* _WORK INSTRUCTION_: From the line that contains "ΠΡΟΣΦΑΤΑ ΑΡΘΡΑ" to the end of the records below, copy every line exactly. Both the first and last of these lines count.

* _MATERIALS PROVIDED_:
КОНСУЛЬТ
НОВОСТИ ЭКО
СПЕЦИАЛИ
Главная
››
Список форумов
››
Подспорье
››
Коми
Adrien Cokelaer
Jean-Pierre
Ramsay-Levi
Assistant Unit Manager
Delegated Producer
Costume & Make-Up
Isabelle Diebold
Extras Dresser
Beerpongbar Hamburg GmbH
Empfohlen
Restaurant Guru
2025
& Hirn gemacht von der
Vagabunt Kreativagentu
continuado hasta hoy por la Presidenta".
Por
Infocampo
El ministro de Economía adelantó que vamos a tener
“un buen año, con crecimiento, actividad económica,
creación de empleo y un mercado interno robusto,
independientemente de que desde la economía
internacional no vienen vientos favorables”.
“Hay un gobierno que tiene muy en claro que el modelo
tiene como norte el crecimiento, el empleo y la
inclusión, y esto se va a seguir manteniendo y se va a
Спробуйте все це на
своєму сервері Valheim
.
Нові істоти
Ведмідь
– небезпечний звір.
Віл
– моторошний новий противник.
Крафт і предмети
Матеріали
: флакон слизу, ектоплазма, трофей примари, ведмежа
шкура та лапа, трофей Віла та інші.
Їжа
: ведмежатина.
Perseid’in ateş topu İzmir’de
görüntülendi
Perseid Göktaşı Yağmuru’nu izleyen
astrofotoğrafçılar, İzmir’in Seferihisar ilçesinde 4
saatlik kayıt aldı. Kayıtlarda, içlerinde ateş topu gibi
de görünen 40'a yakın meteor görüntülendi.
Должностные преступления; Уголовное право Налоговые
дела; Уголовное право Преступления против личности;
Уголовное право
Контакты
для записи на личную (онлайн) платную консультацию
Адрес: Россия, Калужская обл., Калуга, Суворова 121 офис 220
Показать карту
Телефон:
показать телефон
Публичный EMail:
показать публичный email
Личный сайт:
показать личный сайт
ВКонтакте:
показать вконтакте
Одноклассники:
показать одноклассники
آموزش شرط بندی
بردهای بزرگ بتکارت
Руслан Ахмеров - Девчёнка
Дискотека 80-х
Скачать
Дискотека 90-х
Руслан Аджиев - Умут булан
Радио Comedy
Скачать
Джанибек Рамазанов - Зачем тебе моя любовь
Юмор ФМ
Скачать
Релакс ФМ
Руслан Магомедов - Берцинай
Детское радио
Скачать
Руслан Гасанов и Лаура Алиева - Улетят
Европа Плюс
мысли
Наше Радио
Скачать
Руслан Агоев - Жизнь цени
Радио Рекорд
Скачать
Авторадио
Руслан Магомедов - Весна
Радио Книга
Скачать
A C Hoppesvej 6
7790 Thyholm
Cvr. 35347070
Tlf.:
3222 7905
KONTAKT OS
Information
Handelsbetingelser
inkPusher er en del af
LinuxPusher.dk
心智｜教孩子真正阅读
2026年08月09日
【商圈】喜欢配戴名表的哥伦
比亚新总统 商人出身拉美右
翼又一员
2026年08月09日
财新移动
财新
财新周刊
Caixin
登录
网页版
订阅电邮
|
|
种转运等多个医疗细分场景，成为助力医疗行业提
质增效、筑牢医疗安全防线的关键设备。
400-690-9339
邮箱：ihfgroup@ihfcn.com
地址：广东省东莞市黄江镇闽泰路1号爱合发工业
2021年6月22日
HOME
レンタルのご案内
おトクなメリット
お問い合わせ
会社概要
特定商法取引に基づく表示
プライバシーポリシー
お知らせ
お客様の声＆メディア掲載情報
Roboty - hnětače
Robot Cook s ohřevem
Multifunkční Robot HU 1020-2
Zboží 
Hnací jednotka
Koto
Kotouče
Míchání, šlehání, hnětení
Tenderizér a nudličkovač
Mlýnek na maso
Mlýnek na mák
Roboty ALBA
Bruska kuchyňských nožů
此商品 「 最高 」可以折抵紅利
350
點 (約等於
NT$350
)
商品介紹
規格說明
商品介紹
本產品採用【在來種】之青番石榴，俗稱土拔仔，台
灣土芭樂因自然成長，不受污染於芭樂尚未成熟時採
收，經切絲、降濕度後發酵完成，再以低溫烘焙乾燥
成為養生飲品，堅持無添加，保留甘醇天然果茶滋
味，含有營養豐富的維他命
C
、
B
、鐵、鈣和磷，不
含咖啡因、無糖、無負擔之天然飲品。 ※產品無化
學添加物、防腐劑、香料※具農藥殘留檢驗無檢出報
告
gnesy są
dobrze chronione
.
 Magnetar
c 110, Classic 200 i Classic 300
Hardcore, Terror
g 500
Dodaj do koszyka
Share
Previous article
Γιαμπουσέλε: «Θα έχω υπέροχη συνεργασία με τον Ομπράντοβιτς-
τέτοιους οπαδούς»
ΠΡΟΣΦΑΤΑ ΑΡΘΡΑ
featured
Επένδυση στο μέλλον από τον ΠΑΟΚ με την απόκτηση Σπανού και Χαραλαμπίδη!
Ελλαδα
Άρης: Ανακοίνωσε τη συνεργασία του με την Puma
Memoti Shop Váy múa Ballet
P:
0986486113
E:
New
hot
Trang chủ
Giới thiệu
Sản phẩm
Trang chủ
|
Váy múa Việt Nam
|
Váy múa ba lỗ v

* _RESULT_:
ΠΡΟΣΦΑΤΑ ΑΡΘΡΑ
featured
Επένδυση στο μέλλον από τον ΠΑΟΚ με την απόκτηση Σπανού και Χαραλαμπίδη!
Ελλαδα
Άρης: Ανακοίνωσε τη συνεργασία του με την Puma
Memoti Shop Váy múa Ballet
P:
0986486113
E:
New
hot
Trang chủ
Giới thiệu
Sản phẩm
Trang chủ
|
Váy múa Việt Nam
|
Váy múa ba lỗ v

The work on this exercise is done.